Libertarianism and race

Not that it’s actually related to anything of late, but I love this Yglesias take on Rand Paul and civil rights legislation:

Even if you take democracy to relatively narrowly mean majoritarian voting procedures this doesn’t work. In the periods between the Civil War and World War II, African-Americans were a majority in quite a few southern states and would have been a large—and potentially decisive—voting bloc in the others. If, that is, they were allowed to vote. But instead of voting, African-Americans were disenfranchised via a systematic campaign of terrorist violence. The same campaign that gave us the Jim Crow social system. The point of the Civil Rights Act, including its provisions regulating private businesses, was to smash that social system. And it succeeded. It succeeded enormously. The amazing thing about retrospective opposition to the Civil Rights Act is that we know that it worked. It didn’t lead to social and economic cataclism. In fact, the American south has done quite a bit better since the smashing of white supremacy than it was doing previously.

I think the Cook/Paul view that we should somehow regret this and pretend that everything would have worked itself out on its own is bizarre.

But it’s not only bizarre.

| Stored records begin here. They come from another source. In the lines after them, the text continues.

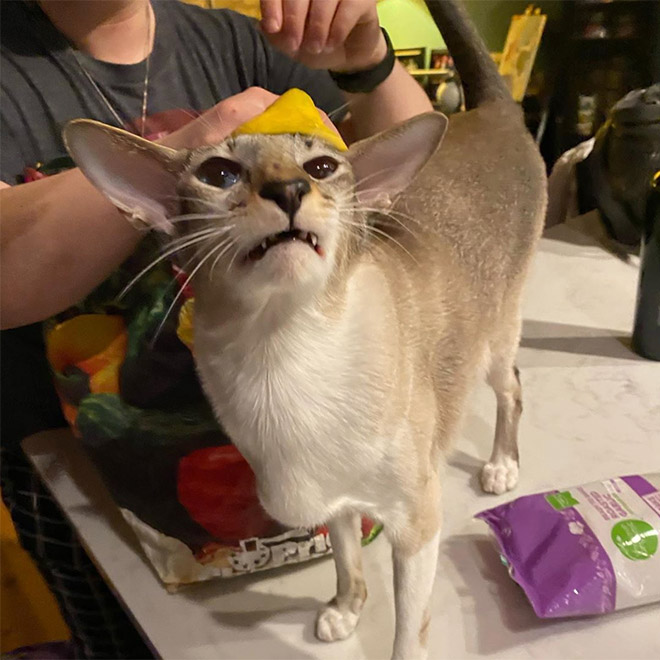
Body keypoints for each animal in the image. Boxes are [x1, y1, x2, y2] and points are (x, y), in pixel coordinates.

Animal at [63, 2, 548, 656]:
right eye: (220, 173)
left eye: (321, 167)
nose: (289, 188)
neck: (281, 355)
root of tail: (492, 110)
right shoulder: (333, 503)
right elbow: (345, 560)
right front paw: (345, 612)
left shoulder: (416, 526)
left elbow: (407, 631)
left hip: (496, 335)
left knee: (513, 385)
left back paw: (501, 466)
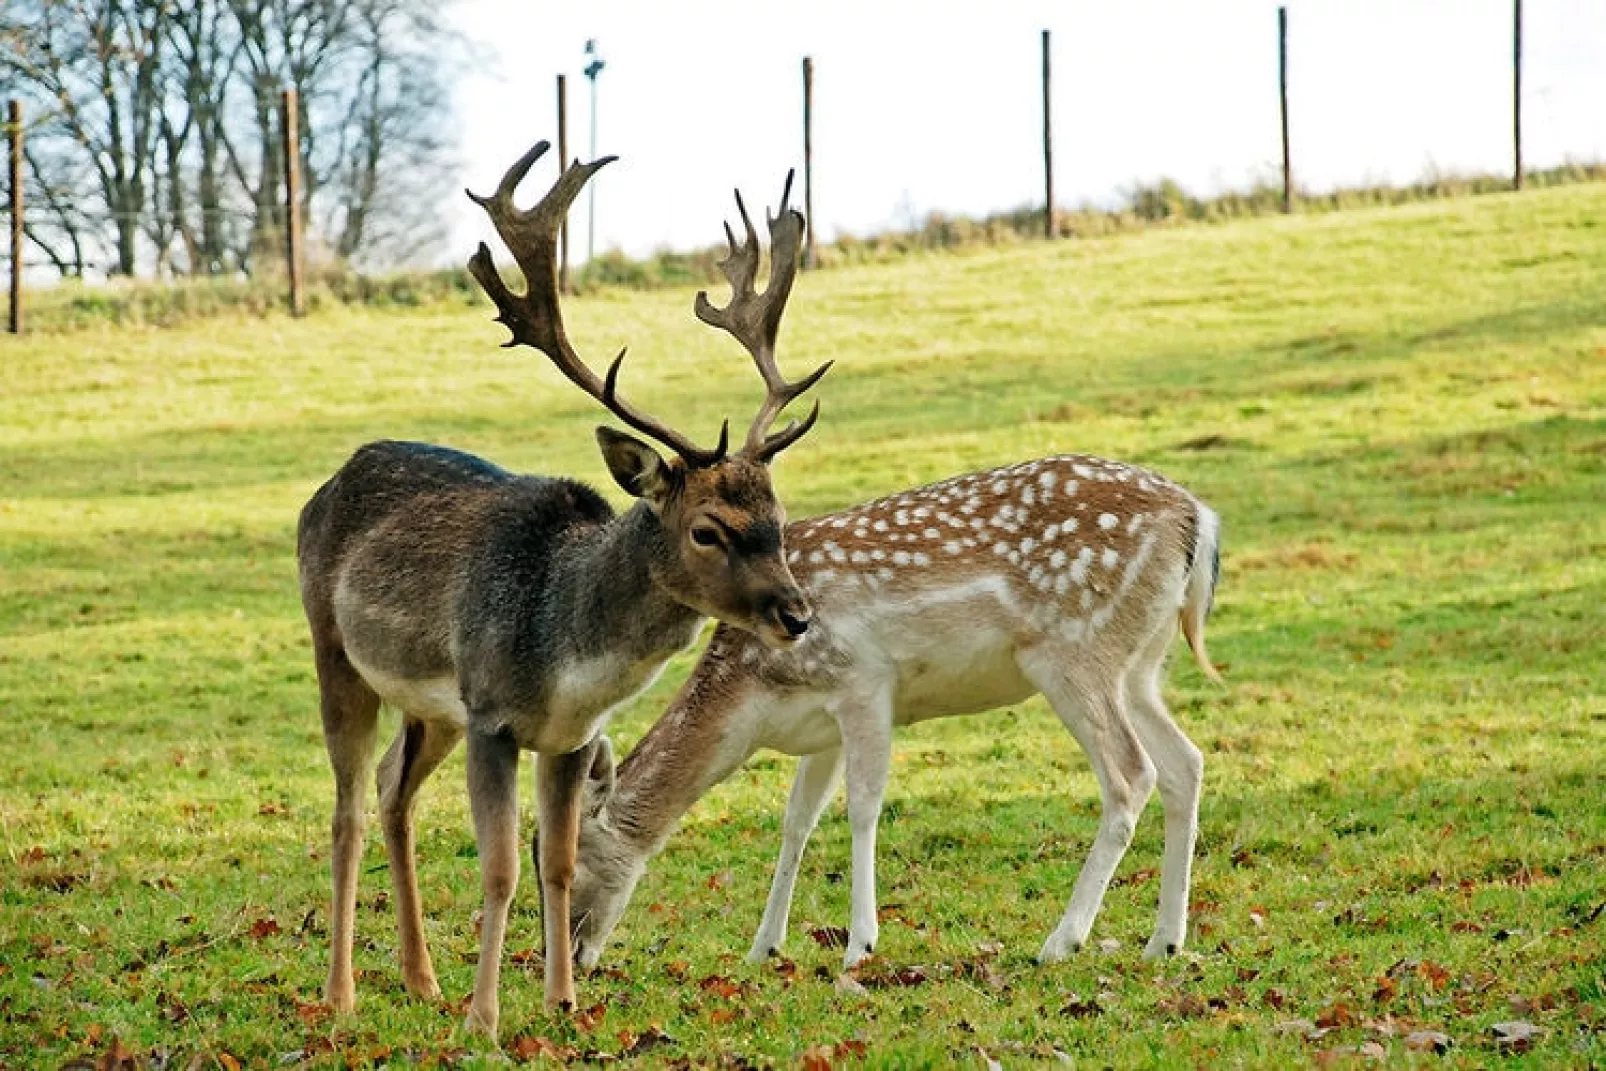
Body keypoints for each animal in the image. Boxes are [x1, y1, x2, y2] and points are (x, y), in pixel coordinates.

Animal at [292, 144, 828, 1040]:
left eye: (778, 519)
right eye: (707, 529)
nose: (797, 613)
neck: (567, 651)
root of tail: (325, 484)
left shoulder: (570, 736)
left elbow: (560, 862)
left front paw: (563, 1001)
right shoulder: (492, 714)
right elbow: (502, 867)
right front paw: (484, 1019)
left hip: (432, 707)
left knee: (394, 789)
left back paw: (420, 978)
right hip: (336, 651)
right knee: (348, 809)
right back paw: (341, 994)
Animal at [562, 456, 1214, 976]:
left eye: (573, 863)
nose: (569, 953)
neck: (756, 692)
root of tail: (1199, 518)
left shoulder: (865, 685)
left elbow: (862, 808)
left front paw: (860, 946)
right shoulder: (821, 728)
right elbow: (796, 821)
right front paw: (762, 947)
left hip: (1074, 652)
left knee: (1131, 773)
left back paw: (1061, 942)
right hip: (1141, 664)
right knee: (1185, 763)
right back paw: (1164, 942)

It seems to me that it necessarily has to stem from not taking the interests and history of African-Americans seriously to even be comprehensible. The “respectable” thing to say about people like Paul or the late Barry Goldwater, I suppose, is simply that they are ideologues rather than people driven by some kind of racial animosity. But I think it’s selling free market ideology short to suggest that government regulations meant to undue the outcome of a century long campaign of terrorist violence is just a straightforward consequence of a general support for free enterprise. You need to combine that ideology with a sincere indifference to black people’s welfare to reach that conclusion, just as you need to combine Paul’s ideology with genuine indifference to the history of race in America to reach Paul’s conclusion about democracy’s relationship to Jim Crow.

Yep.  So, whether “racist” or not is a matter of semantics.  Pretty hard to argue with “extreme indifference” to Black people’s welfare.

Civitas’ Moral Monday backlash

The decision of the Art Pope-funded Civitas Institute to mock the Moral Monday protesters and publicize all their personal information has received a terrific response from Duke Law professor (and aresteee) Jedidiah Purdy (seriously, click through and read the whole thing):

Dear Civitas Institute,

Thanks for including me in your Moral Monday Protesters database. I’m sure I speak for many of those arrested for civil disobedience protesting North Carolina’s Tea Party legislature who are happy to find our name, residence, and employer are usefully listed on the Internet.

I’d like to thank your funder, Art Pope, for making this project possible and giving it that personal touch. Linking to our mug shots is a nice detail; otherwise, your readers might not be able to recognize us on the street. Also, it has that great Rogues’ Gallery effect. I mean, everyone looks like a criminal in a mug shot.

You really enrich the picture by listing arrestees’ “interest-group affiliations,” such as NAACP, People of Faith Against the Death Penalty, and, of course, Occupy Raleigh. But maybe the best grace note is the column devoted to noting everyone whose driver’s license address doesn’t match their voter registration address. Could that mean rampant voter fraud? You report, we decide.

You’ve made some really solid aesthetic choices here. The dull, column-ruled, sans-serif layout that we have to click through ten names at a time, like we were turning the pages of a Registry of Deeds? So retro. It’s like 1950s public record in a county courthouse. And that little throwback is so of the moment. I mean, hipsters are using “boss” to mean awesome and belting their corduroys high around their waists. Everything old is new again, with a little ironic twist.

And it’s way more than aesthetics. The design choices set the mood for what you’re really trying to communicate here: 1950s, blacklists, loyalty oaths, right? Am I feeling you?

Maybe it’s just because I teach Constitutional Law, so I randomly know all these little Americana details, but this whole project is a really nice allusion to those laws Southern states passed in the 1950s, requiring certain groups, which just happened to be the NAACP and other civil-rights organizations, to disclose their membership. You know, so that employers and neighbors could be informed, make their views known to the troublemakers.

I don’t think I’m going to get myself arrested (in significant part because my wife has explicitly forbidden me, but I could be persuaded if I better understood the costs in time and money), but the stupid attack from Civitas makes me think much harder about it.  And I’m probably not the only one.